The Value of a Life: Reflection for Wednesday of Holy Week

“What will you give me if I had him over to you?” “What’s that man’s life worth to you?” “How much is your power, your agenda, your comfort, your security worth to you?”
 
We’ve heard the story and we know the answer: 30 pieces of silver.
 
It’s a very specific amount. In Exodus we read that 30 pieces of silver was the value of a slave. Later in the Old Testament, the Prophet Zechariah received 30 pieces of silver as payment for his work as a shepherd. Saint Matthew wants us to make those connections. And we could, of course, spend time reflecting on the theological or symbolic value of those pieces of silver, and perhaps you can do that on your own today.
 
But as I reflected on the Readings of this “Traitor Wednesday,” I found myself coming back to the Lenten series on morality and the Ten Commandments that led at Saint Pius X Church [in Wauwatosa, Wisconsin] these past six weeks.
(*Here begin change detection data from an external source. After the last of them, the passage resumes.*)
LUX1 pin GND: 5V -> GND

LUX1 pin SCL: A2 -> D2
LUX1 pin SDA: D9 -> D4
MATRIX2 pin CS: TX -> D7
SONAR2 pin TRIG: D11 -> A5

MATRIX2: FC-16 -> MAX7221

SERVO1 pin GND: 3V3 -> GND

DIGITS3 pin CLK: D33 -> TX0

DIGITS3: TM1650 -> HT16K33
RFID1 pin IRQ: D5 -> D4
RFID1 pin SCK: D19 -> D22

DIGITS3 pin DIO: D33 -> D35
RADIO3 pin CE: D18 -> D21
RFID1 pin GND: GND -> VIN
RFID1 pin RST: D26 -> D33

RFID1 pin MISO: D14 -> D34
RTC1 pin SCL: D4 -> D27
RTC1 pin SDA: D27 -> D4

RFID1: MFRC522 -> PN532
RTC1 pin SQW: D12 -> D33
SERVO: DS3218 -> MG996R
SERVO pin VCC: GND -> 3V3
And, one of the basic ideas of morality that we explored in the series is our belief in the common good, that sense of seeing another person as an extension of myself, knowing that what I recognize I need for health, happiness—and those things I need to be fully alive—are also the things they need to be a healthy, happy, fully alive human person. To say that we are committed to the common good means that we recognize our shared dignity and children of God and that we work to make sure that every person has what they need to truly live.
 
 
But to be committed to the common good means that we also forfeit the right to use the language of “us” and “them.” We no longer get to talk about or think about “those people”… whomever “those people” might be. I can only imagine how different the world would be if this is how we Christians lived.  
 
But we all have our Judas moments. We all have those times when we fail to see those around us extensions of ourselves and we reduce others to being a “them,” different from us, distinct from us. And in those moments we make judgments about their worth. Are they worth our time? Are they worth our energy? Are they worth a kind word? Are they worth the truth? Are they worth the risk?
 
I think that today, as we reflect on what Jesus was worth—30 pieces of silver in exchange for the security and power of the religious establishment—we might ask ourselves how we value the lives of others in this community, in our places of ministry, and around the world. If we simply go by what we hear in the news or in political debates, we might be led to believe that life is cheap—especially the lives of “those people”—but is that how Jesus lived? Is that how God sees it?
 
We know the answer to that because we know how much the love the Father has for the Son and how much that love cost. After all, that’s we’re celebrating in this Holy Week.
 
I delivered this reflection on Wednesday, March 23, 2016, at the Salvatorian community Mass in the chapel of Holy Apostles Formation House.